◆ **Aim of the task**
Starting at the line that contains "rilor de programe sau" in the listing below, write out every line word for word until you have written the line that contains "mber 22 @ 12:00".

◆ **Data supplied**
□ □ □ □

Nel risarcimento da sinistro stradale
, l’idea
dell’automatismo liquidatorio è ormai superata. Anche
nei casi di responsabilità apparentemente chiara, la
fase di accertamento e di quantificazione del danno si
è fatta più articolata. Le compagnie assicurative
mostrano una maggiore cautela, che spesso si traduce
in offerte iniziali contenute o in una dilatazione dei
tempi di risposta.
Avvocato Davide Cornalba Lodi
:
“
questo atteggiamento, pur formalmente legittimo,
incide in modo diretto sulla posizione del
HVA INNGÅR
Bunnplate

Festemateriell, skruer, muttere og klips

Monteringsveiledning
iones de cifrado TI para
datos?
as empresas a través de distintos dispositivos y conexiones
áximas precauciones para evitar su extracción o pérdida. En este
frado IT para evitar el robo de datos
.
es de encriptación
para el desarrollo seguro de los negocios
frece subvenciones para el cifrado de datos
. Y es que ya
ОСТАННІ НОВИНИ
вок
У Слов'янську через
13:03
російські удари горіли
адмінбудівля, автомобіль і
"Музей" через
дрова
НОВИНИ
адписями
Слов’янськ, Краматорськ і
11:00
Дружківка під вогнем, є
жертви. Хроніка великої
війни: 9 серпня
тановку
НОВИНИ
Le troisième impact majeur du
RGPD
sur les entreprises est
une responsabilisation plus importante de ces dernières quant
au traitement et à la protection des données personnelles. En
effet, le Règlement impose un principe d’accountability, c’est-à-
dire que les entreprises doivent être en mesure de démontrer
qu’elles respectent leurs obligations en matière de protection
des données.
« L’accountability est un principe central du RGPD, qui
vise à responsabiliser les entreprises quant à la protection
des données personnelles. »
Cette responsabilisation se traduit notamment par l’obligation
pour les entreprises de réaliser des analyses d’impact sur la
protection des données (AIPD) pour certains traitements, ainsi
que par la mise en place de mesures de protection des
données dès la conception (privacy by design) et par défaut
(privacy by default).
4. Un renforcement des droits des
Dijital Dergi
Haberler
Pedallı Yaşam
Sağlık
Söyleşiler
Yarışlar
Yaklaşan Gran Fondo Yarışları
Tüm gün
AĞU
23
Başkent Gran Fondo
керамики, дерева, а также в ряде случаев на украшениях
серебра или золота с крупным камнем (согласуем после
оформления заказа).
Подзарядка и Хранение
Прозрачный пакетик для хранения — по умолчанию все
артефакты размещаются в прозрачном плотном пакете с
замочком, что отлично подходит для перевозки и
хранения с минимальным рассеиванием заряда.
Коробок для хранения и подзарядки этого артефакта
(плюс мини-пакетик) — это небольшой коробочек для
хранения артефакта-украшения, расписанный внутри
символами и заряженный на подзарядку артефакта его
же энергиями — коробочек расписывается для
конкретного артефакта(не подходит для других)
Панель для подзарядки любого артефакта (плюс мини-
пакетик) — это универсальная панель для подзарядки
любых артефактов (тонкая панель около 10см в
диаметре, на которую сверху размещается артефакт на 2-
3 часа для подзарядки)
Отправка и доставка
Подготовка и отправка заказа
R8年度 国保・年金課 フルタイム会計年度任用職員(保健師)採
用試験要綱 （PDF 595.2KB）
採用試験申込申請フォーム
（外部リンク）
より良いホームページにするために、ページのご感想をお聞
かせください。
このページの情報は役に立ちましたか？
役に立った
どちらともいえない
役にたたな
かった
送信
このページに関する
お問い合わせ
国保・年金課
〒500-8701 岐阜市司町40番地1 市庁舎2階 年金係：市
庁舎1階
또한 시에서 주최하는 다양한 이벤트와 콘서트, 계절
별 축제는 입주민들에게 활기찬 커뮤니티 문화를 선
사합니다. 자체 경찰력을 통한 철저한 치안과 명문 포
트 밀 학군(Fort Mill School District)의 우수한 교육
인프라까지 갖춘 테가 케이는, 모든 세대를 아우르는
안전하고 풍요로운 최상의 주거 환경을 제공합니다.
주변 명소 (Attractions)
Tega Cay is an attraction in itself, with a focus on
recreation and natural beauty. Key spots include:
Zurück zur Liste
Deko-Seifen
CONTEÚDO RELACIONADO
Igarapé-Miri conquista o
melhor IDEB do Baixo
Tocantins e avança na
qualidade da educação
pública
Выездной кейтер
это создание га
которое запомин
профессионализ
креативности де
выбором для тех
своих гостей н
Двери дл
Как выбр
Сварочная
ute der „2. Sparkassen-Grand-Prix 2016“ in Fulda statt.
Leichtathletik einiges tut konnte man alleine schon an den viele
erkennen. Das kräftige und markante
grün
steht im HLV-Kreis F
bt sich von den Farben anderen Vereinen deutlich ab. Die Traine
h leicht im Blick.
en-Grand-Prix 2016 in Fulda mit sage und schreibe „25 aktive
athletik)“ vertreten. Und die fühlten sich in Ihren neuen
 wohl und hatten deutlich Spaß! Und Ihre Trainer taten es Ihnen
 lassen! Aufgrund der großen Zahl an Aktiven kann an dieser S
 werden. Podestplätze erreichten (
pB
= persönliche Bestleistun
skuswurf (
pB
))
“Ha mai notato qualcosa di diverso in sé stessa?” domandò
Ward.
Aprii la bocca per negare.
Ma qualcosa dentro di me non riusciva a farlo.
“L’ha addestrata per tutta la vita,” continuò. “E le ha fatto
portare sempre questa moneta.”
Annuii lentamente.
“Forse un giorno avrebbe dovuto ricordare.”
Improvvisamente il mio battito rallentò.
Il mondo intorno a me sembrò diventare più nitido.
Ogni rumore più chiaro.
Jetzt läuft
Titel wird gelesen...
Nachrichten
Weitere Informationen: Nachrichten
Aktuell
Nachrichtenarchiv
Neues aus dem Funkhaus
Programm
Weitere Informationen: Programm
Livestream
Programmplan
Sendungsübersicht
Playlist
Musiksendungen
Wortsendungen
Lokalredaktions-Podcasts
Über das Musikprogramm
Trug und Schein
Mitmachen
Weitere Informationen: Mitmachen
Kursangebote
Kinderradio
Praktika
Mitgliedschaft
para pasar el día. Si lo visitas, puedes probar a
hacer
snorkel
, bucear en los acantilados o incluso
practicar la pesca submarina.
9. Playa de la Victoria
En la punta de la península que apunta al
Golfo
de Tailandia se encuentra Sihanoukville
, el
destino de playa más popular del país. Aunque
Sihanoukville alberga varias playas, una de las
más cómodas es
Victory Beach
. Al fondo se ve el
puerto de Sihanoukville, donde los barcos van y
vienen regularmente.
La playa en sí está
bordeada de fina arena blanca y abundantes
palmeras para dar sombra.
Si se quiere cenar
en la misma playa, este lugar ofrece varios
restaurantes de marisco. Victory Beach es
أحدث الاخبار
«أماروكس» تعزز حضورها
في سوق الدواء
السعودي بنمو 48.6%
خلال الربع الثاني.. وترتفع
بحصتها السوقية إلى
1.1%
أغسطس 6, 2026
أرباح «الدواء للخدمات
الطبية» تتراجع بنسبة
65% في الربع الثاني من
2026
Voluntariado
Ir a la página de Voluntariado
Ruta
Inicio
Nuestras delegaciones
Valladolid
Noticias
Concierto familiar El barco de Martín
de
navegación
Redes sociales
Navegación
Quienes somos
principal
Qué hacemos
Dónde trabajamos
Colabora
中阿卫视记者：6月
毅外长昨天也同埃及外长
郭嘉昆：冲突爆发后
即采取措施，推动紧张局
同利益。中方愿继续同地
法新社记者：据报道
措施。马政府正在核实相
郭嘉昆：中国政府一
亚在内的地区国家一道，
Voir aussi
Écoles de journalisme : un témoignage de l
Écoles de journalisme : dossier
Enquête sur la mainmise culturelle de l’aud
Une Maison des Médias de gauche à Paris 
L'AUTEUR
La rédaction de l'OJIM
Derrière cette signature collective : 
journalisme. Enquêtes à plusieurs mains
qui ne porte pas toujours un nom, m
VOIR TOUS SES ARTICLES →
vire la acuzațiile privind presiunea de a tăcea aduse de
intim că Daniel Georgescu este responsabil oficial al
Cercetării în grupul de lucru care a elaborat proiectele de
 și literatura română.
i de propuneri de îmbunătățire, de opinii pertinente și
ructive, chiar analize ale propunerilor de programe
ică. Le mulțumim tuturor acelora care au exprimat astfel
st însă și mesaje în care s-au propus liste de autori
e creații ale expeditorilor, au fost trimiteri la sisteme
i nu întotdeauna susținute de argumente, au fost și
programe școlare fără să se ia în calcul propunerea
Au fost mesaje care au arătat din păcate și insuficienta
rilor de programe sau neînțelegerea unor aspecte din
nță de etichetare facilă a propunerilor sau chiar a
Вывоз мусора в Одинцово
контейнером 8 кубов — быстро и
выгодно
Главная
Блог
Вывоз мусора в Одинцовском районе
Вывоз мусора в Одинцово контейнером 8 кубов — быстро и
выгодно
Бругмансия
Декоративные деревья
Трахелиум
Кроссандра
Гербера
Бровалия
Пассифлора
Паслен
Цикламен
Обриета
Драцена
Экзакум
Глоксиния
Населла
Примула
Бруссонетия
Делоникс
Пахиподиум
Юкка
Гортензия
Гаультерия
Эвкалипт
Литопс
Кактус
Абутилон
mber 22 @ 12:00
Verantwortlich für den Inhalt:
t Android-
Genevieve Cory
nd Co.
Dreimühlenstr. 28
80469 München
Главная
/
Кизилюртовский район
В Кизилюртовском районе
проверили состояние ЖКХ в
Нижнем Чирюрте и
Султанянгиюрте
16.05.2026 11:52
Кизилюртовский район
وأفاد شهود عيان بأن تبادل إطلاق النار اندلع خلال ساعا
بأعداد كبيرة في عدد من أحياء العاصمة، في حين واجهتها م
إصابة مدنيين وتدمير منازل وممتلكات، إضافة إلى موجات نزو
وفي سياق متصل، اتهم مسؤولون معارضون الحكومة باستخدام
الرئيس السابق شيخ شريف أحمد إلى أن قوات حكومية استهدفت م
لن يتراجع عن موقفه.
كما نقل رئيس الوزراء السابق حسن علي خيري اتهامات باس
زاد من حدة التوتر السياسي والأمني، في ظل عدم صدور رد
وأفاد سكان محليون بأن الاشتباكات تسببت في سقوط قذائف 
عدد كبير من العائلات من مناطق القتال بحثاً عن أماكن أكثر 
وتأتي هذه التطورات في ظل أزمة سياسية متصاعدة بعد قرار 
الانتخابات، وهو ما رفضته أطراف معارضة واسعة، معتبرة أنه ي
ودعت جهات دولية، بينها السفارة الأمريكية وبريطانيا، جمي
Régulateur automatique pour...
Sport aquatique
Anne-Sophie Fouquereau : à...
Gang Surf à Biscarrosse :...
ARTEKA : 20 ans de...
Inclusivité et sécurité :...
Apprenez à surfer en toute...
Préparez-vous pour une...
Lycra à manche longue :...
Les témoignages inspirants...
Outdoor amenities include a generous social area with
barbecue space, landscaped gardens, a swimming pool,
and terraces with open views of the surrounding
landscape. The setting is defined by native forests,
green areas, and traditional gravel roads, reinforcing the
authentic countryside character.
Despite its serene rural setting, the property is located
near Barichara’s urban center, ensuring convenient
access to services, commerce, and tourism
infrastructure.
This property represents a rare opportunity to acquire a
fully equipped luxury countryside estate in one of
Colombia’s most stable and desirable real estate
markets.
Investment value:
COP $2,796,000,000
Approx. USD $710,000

□ □ □ □

◆ **Task output**
rilor de programe sau neînțelegerea unor aspecte din
nță de etichetare facilă a propunerilor sau chiar a
Вывоз мусора в Одинцово
контейнером 8 кубов — быстро и
выгодно
Главная
Блог
Вывоз мусора в Одинцовском районе
Вывоз мусора в Одинцово контейнером 8 кубов — быстро и
выгодно
Бругмансия
Декоративные деревья
Трахелиум
Кроссандра
Гербера
Бровалия
Пассифлора
Паслен
Цикламен
Обриета
Драцена
Экзакум
Глоксиния
Населла
Примула
Бруссонетия
Делоникс
Пахиподиум
Юкка
Гортензия
Гаультерия
Эвкалипт
Литопс
Кактус
Абутилон
mber 22 @ 12:00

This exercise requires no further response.